Home » BEŞ KIZIL KARANFİL’İN ANISINA…. HASAN ATAŞ (ŞERZAN)’IN KALEMİNDEN 2 ŞUBAT..
BEŞLER PŞTA AFİŞ

BEŞ KIZIL KARANFİL’İN ANISINA…. HASAN ATAŞ (ŞERZAN)’IN KALEMİNDEN 2 ŞUBAT..

Açıklama: 2 Şubat 2011’de dersim Aliboğazı’nda ölümsüzlüğe uğurladığımız Beş Kızıl Karanfilimiz anısına 2 Haziran 2020’de Ovacık’ta ölümsüzleşen Hasan Ataş (ŞERZAN) tarafından kaleme alınan yazıyı paylaşıyoruz. 

“Herkes işini yapsın” dedi gerilla birliğinin Siyasi Komiseri ve toplatıyı bitirdi. Bitirmeden önceki son sözleri yüzü kadar net gözleri kadar berraktı. Toplantı bitiminde mangalarına çekilen tüm gerillalar iki gündür süren bu akşam son bulan eleştiri-özeleştiri toplantısının muhasebesini yapmaya başladır.

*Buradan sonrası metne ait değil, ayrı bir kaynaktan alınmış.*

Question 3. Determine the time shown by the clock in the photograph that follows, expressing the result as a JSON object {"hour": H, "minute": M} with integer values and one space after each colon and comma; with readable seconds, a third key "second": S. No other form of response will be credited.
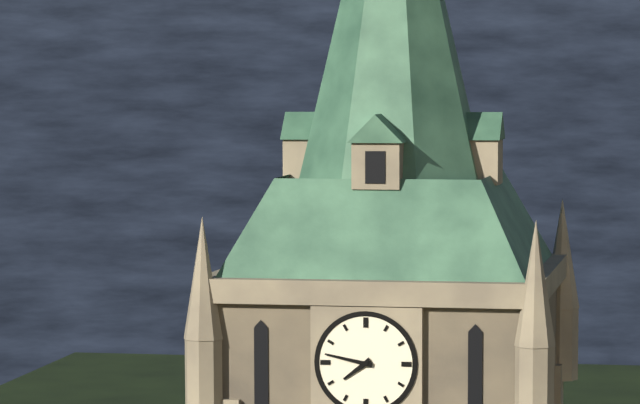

Ve hepsi de “herkes işini yapsın” sözüne odaklanmışlardı. Aslında mesele bu kadar basit ama bir o kadar da karmaşıktı gerillalar cephesinde. Gerillalar yoğunlaşma içindeyken sözün sahibide manganın girişindeki tüneli gökyüzünün ferahlığına kavuşmanın sabırsızlığıyla hızlı bir şekilde geçti. Tünelin sonundaki zifiri karanlığın karşısında dimdik durarak yüzüne dokunan kar tanelerinin ritminde iki gündür süren toplantının gerillalar üzerinde etkisini düşünüyordu.

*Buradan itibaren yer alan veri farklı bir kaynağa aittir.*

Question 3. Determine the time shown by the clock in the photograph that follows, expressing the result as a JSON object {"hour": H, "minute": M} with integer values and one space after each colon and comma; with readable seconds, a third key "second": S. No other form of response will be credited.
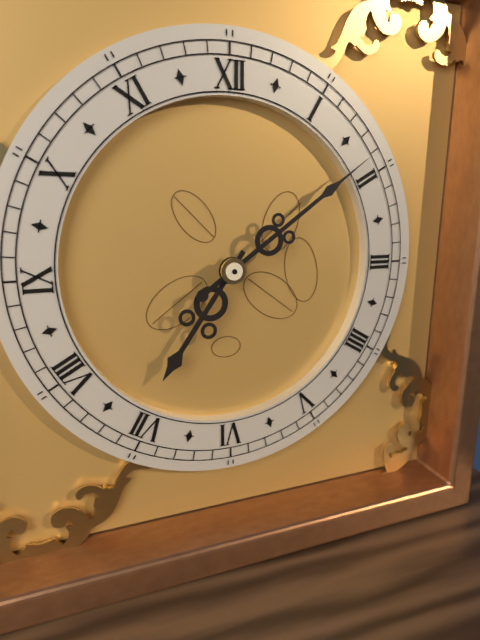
{"hour": 7, "minute": 9}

Gece bir kaplumbağa misali ilerleye ilerleye yol alıyordu. Akşam yağan yoğun karın ardından gece gökyüzü sakinleri birer birer lambalarını yaktılar ve aydınlatmaya başladılar yeryüzü sakinlerini. Akşamla birlikte başlayan sessizlik gece de sürdürülüyordu tabiat ananın çocukları tarafından. Bu sessizliği ilk bozan ilk uyanan çocuk oldu. Uzun boylu yeşil gözlü dalgalı saçlı olan Tağar’dı ilk bozan sessizliği. Uyanır uyanmaz bir bebek misali ağlamaya başladı olgunluğunu unutarak. Diğerlerinin uyanmasıyla tabiat ananın da uyanması bir oldu. Karanlıklar için de bir süredir tabiat anayı ve çocuklarını izleyen dış nöbetçinin dünyanın hiçbir yerinde bulamayacağı bu seyri nöbeti devralmaya gelen yoldaşı bozdu. Tabiatın ve çocuklarının sesine birbirine nöbet aktaran gerillaların sesi de eklendi.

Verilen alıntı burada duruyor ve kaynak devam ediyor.